The animal that speaks

Tom Wolfe may relay a partial truth [1] when, in conversation with Michael Gazzinga [2], he says:
Speech is an artifact. It's not a natural progression of intelligence, in my opinion — we have to look only at the Pirahã for that. It's a code. You're inventing a code for all the objects in the world and then establishing relationships between those objects.

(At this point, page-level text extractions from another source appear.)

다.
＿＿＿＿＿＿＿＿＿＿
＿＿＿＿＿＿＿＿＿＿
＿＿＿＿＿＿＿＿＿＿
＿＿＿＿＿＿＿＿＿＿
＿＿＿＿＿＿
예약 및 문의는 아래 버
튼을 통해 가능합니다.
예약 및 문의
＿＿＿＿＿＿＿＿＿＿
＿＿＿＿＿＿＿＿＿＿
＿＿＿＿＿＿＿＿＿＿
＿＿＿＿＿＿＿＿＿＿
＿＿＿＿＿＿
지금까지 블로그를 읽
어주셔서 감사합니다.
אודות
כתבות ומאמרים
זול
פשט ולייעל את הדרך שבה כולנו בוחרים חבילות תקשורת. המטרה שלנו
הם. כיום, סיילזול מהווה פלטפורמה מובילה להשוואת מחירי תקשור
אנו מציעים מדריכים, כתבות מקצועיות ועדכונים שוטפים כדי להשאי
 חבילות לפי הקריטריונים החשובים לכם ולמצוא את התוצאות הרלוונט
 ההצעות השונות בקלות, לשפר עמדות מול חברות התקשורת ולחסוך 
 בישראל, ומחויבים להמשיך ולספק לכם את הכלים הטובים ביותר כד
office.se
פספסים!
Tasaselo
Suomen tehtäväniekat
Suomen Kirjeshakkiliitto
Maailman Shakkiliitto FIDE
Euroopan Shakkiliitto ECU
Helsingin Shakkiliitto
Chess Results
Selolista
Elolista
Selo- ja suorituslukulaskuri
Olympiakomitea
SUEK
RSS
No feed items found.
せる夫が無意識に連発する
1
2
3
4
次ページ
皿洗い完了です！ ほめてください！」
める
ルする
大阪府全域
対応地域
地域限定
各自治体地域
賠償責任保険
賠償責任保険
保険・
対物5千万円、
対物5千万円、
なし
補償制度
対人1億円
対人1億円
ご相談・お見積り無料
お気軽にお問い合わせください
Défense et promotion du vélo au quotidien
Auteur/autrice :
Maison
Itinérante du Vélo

And speech has fundamentally transformed human beings.
Gazzinga counters that speech is an adaptation [advantageous, as Steven Pinker among others observes, for negotiating social relationships]. That's likely true, but speech may do several things apart from provide survival benefits, and Robert Pogue Harrison may get a little closer to identifying at least one of them with this:
We don't house ourselves because we speak, nor do we speak because we house ourselves; we house ourselves for the same reason that we speak -- because we are a fold, a crypt, a wrinkle of insideness in the fabric of nature's externality.
Goethe has different view:
[Nature] has neither language nor discourse, but she creates tongues and hearts by which she feels and speaks.
Is poetry more like an urn or a doorway? Two poems from Basho:
On a white poppy,
a butterfly's torn wing
is a keepsake.

A trapped octopus --
one night of dreaming
with the summer moon.

Footnotes

1. For Lewis Lapham, the whole of our environment is, "in one way or another and to greater or lesser extents, a virtual reality, fabricated by the hand and mind of man":
If it is in the nature of beavers to build dams, and of glaciers to cast off ice bergs, so it is in the nature of man to compose operas, design cows and set in motion the beating of Vice President Dick Cheney's cybernetic heart.
2. Gazzinga says we're only 2 microns down a very long road to understanding the human brain. Does this paper, reported here as if it is a significant advance, add another micron or two?